(Collected data)
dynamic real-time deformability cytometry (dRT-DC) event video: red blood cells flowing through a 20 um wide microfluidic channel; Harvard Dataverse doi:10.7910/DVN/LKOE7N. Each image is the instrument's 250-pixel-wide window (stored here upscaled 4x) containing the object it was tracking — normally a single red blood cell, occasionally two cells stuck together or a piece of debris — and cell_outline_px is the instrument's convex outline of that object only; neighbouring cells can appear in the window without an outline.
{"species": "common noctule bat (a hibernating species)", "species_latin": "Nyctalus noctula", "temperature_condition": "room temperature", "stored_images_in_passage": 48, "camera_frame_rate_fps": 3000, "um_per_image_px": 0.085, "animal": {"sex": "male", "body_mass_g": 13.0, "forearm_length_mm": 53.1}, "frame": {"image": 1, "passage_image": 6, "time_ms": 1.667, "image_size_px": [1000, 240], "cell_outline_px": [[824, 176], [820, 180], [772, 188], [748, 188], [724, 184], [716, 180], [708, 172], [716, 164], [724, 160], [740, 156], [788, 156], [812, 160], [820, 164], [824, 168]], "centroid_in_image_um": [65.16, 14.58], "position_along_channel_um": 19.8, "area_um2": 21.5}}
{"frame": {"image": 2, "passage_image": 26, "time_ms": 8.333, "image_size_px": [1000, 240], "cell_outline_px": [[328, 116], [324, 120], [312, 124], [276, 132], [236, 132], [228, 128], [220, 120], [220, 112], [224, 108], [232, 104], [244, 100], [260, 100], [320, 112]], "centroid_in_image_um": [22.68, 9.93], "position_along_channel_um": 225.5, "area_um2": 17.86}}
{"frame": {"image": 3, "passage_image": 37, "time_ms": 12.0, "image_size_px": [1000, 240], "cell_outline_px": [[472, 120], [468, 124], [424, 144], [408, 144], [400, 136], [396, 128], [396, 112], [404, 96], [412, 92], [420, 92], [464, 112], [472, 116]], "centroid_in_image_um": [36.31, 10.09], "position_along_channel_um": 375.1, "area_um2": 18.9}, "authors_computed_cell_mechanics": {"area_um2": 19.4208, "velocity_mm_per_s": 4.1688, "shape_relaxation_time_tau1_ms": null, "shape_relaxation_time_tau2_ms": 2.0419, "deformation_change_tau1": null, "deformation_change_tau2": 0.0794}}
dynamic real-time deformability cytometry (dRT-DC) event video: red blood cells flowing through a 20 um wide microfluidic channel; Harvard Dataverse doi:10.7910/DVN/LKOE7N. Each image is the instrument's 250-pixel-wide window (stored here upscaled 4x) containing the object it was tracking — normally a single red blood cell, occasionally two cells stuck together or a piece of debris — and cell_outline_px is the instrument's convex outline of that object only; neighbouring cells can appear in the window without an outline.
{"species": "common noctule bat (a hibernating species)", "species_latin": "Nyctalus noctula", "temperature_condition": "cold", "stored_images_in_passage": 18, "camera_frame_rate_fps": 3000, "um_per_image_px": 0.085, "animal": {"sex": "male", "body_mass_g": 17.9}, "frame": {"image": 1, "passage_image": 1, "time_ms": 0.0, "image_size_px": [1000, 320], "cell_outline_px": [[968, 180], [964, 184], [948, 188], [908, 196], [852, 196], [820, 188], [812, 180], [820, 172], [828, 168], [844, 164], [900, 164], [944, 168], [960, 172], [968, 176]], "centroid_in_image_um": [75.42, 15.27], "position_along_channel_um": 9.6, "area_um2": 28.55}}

[REQUEST]: Reproduce the data shown above exactly.

[ANSWER TO THIS TASK]:
dynamic real-time deformability cytometry (dRT-DC) event video: red blood cells flowing through a 20 um wide microfluidic channel; Harvard Dataverse doi:10.7910/DVN/LKOE7N. Each image is the instrument's 250-pixel-wide window (stored here upscaled 4x) containing the object it was tracking — normally a single red blood cell, occasionally two cells stuck together or a piece of debris — and cell_outline_px is the instrument's convex outline of that object only; neighbouring cells can appear in the window without an outline.
{"species": "common noctule bat (a hibernating species)", "species_latin": "Nyctalus noctula", "temperature_condition": "room temperature", "stored_images_in_passage": 48, "camera_frame_rate_fps": 3000, "um_per_image_px": 0.085, "animal": {"sex": "male", "body_mass_g": 13.0, "forearm_length_mm": 53.1}, "frame": {"image": 1, "passage_image": 6, "time_ms": 1.667, "image_size_px": [1000, 240], "cell_outline_px": [[824, 176], [820, 180], [772, 188], [748, 188], [724, 184], [716, 180], [708, 172], [716, 164], [724, 160], [740, 156], [788, 156], [812, 160], [820, 164], [824, 168]], "centroid_in_image_um": [65.16, 14.58], "position_along_channel_um": 19.8, "area_um2": 21.5}}
{"frame": {"image": 2, "passage_image": 26, "time_ms": 8.333, "image_size_px": [1000, 240], "cell_outline_px": [[328, 116], [324, 120], [312, 124], [276, 132], [236, 132], [228, 128], [220, 120], [220, 112], [224, 108], [232, 104], [244, 100], [260, 100], [320, 112]], "centroid_in_image_um": [22.68, 9.93], "position_along_channel_um": 225.5, "area_um2": 17.86}}
{"frame": {"image": 3, "passage_image": 37, "time_ms": 12.0, "image_size_px": [1000, 240], "cell_outline_px": [[472, 120], [468, 124], [424, 144], [408, 144], [400, 136], [396, 128], [396, 112], [404, 96], [412, 92], [420, 92], [464, 112], [472, 116]], "centroid_in_image_um": [36.31, 10.09], "position_along_channel_um": 375.1, "area_um2": 18.9}, "authors_computed_cell_mechanics": {"area_um2": 19.4208, "velocity_mm_per_s": 4.1688, "shape_relaxation_time_tau1_ms": null, "shape_relaxation_time_tau2_ms": 2.0419, "deformation_change_tau1": null, "deformation_change_tau2": 0.0794}}
dynamic real-time deformability cytometry (dRT-DC) event video: red blood cells flowing through a 20 um wide microfluidic channel; Harvard Dataverse doi:10.7910/DVN/LKOE7N. Each image is the instrument's 250-pixel-wide window (stored here upscaled 4x) containing the object it was tracking — normally a single red blood cell, occasionally two cells stuck together or a piece of debris — and cell_outline_px is the instrument's convex outline of that object only; neighbouring cells can appear in the window without an outline.
{"species": "common noctule bat (a hibernating species)", "species_latin": "Nyctalus noctula", "temperature_condition": "cold", "stored_images_in_passage": 18, "camera_frame_rate_fps": 3000, "um_per_image_px": 0.085, "animal": {"sex": "male", "body_mass_g": 17.9}, "frame": {"image": 1, "passage_image": 1, "time_ms": 0.0, "image_size_px": [1000, 320], "cell_outline_px": [[968, 180], [964, 184], [948, 188], [908, 196], [852, 196], [820, 188], [812, 180], [820, 172], [828, 168], [844, 164], [900, 164], [944, 168], [960, 172], [968, 176]], "centroid_in_image_um": [75.42, 15.27], "position_along_channel_um": 9.6, "area_um2": 28.55}}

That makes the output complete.